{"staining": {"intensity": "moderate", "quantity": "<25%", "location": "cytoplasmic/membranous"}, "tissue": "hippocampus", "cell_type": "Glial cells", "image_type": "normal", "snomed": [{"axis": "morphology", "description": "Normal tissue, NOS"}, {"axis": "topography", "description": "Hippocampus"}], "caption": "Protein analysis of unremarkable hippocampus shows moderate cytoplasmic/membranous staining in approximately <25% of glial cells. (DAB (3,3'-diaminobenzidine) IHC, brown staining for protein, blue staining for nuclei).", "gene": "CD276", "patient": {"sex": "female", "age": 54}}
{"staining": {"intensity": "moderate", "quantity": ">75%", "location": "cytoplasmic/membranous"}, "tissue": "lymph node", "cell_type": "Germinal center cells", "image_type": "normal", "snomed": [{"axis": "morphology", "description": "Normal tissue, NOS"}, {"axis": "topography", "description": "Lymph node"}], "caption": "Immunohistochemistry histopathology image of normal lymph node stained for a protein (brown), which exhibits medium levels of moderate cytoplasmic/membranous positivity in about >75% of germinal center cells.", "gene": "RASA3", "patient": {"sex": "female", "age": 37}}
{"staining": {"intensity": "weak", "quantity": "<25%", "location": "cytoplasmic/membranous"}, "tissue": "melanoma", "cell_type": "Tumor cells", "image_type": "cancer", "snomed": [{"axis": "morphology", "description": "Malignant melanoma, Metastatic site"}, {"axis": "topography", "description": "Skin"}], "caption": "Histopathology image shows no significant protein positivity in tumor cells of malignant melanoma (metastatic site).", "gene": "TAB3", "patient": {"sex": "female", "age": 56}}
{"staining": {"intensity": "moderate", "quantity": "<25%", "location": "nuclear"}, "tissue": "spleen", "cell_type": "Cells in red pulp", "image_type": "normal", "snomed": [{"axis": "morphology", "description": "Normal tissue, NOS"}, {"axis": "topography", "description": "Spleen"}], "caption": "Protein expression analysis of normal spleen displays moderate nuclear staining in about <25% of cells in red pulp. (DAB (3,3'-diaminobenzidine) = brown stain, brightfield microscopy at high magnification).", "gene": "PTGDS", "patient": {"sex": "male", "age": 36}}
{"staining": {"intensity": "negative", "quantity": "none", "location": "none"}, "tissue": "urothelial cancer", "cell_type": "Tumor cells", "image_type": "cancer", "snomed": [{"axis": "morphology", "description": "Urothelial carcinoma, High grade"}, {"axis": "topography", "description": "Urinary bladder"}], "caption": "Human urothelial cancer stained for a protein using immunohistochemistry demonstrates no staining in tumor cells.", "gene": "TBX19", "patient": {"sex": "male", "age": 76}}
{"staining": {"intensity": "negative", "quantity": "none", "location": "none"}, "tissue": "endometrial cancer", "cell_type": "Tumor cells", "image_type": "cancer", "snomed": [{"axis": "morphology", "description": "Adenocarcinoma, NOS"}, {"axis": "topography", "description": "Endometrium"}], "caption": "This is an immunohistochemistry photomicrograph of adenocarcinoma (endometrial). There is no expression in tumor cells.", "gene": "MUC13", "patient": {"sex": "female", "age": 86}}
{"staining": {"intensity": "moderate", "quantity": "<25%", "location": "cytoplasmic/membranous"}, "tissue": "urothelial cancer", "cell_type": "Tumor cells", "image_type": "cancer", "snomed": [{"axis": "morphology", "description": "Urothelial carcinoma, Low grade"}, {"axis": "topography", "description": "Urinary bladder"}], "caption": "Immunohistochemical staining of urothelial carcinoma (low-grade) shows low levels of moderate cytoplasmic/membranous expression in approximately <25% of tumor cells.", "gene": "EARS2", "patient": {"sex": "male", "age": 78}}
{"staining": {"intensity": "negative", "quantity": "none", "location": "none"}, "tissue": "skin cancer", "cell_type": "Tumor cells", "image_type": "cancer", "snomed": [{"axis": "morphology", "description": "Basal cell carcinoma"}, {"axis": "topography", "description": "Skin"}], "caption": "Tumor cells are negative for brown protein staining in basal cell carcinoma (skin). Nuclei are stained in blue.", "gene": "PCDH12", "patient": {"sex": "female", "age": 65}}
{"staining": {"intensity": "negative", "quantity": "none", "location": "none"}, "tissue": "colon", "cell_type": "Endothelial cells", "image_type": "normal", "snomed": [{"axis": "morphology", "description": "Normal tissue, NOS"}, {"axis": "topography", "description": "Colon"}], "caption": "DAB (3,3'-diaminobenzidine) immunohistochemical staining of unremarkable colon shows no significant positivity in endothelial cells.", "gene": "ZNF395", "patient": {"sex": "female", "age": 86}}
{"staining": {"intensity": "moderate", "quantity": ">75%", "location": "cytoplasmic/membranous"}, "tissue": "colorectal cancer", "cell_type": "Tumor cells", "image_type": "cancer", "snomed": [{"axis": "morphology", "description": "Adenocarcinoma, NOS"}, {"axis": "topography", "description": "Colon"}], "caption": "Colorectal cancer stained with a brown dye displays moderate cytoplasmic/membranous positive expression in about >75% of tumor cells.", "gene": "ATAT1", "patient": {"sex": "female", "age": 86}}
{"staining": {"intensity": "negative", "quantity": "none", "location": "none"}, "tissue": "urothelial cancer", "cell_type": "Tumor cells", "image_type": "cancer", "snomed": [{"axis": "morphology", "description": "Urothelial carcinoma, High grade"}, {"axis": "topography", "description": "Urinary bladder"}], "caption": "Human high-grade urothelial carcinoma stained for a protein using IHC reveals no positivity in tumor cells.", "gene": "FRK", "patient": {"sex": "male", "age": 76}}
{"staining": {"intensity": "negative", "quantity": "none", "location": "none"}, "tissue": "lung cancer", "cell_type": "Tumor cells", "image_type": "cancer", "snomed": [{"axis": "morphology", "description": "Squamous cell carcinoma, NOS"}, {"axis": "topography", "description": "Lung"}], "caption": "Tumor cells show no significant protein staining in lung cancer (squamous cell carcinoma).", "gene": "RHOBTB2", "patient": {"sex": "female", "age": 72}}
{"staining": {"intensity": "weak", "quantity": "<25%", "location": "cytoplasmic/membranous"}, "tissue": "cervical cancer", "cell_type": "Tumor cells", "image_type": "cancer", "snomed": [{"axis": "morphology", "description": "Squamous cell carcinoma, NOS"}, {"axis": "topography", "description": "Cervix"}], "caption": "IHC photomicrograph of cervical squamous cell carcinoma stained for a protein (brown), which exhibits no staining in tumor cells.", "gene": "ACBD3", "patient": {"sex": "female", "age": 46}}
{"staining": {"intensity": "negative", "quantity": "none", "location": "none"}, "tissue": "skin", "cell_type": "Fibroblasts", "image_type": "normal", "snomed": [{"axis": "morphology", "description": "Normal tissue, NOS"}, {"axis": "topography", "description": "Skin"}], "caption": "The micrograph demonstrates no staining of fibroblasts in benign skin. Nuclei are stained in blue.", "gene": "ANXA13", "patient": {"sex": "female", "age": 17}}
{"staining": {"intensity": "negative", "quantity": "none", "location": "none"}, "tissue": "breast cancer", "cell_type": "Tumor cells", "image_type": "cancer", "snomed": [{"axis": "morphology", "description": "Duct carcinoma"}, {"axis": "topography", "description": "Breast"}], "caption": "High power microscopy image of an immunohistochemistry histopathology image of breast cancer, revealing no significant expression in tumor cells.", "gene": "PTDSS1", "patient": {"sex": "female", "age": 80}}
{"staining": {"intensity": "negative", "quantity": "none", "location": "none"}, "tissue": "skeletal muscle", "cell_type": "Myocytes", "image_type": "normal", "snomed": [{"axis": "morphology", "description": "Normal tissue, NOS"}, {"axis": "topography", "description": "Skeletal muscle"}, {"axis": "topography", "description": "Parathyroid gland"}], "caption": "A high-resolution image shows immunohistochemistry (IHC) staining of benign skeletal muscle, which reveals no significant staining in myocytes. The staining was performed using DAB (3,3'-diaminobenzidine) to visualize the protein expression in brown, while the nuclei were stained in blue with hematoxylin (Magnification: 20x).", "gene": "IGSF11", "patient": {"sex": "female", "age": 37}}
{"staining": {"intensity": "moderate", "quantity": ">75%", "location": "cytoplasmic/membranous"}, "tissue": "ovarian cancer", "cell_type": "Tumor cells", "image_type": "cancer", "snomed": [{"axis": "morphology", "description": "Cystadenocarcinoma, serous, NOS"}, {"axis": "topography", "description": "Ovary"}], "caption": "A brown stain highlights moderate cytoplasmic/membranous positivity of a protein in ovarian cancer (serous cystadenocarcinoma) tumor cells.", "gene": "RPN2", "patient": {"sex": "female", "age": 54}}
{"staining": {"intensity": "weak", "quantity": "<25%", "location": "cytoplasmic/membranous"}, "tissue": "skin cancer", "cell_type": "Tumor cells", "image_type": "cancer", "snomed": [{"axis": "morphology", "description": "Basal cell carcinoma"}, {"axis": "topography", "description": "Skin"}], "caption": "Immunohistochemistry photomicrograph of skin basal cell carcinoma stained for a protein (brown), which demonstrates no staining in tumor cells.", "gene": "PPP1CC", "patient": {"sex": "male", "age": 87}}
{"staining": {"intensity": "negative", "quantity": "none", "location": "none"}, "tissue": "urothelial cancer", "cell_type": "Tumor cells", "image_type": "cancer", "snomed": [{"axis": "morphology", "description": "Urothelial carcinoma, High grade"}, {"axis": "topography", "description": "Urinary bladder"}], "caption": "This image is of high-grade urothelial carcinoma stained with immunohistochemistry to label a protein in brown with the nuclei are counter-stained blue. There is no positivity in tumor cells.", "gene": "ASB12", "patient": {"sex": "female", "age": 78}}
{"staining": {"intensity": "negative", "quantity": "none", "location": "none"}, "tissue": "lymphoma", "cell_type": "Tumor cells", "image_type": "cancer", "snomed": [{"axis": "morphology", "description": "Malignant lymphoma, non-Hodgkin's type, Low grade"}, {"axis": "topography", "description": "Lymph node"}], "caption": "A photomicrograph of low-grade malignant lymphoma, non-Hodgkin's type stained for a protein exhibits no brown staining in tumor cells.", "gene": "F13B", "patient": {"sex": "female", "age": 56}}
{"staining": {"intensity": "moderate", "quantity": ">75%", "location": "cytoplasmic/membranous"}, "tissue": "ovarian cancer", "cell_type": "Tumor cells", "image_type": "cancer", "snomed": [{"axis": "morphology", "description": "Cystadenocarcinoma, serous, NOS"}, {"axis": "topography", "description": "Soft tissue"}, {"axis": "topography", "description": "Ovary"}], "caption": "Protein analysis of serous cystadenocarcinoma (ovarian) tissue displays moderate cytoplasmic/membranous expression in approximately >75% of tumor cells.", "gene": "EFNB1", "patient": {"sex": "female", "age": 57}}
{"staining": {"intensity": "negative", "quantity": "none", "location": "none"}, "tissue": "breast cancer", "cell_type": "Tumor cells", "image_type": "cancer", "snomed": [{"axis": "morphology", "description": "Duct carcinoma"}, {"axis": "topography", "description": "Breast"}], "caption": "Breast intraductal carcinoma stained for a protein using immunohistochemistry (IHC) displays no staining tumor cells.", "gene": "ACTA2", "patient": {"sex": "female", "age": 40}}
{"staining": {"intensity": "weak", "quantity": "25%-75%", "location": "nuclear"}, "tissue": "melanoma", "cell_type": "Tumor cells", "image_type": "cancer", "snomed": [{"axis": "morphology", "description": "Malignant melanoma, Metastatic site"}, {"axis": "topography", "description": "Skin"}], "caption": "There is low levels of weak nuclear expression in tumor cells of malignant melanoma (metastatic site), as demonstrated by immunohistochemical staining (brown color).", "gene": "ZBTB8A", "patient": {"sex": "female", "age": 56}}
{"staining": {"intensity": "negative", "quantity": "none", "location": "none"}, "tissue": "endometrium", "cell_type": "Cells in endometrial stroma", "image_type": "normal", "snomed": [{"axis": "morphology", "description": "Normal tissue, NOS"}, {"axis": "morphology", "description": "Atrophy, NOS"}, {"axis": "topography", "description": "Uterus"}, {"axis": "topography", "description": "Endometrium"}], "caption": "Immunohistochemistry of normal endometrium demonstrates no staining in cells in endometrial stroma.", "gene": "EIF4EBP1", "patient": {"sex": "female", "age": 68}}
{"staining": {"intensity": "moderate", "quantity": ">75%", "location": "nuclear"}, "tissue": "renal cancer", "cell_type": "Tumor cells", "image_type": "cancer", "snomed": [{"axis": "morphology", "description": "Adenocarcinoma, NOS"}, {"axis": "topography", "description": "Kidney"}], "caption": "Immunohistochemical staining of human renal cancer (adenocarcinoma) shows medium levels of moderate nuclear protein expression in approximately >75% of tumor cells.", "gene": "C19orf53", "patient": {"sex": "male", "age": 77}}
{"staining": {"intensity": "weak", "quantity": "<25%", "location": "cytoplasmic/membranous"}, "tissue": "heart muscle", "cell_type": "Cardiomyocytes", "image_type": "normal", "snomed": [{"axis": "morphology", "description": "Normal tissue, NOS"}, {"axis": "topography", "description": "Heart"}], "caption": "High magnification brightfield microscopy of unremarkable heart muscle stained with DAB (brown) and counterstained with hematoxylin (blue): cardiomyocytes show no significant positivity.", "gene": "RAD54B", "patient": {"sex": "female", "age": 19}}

-----

> **Work to be completed**:
After reading through the material, report every line that holds "Metastatic".

> **Response to this exercise**:
{"staining": {"intensity": "weak", "quantity": "<25%", "location": "cytoplasmic/membranous"}, "tissue": "melanoma", "cell_type": "Tumor cells", "image_type": "cancer", "snomed": [{"axis": "morphology", "description": "Malignant melanoma, Metastatic site"}, {"axis": "topography", "description": "Skin"}], "caption": "Histopathology image shows no significant protein positivity in tumor cells of malignant melanoma (metastatic site).", "gene": "TAB3", "patient": {"sex": "female", "age": 56}}
{"staining": {"intensity": "weak", "quantity": "25%-75%", "location": "nuclear"}, "tissue": "melanoma", "cell_type": "Tumor cells", "image_type": "cancer", "snomed": [{"axis": "morphology", "description": "Malignant melanoma, Metastatic site"}, {"axis": "topography", "description": "Skin"}], "caption": "There is low levels of weak nuclear expression in tumor cells of malignant melanoma (metastatic site), as demonstrated by immunohistochemical staining (brown color).", "gene": "ZBTB8A", "patient": {"sex": "female", "age": 56}}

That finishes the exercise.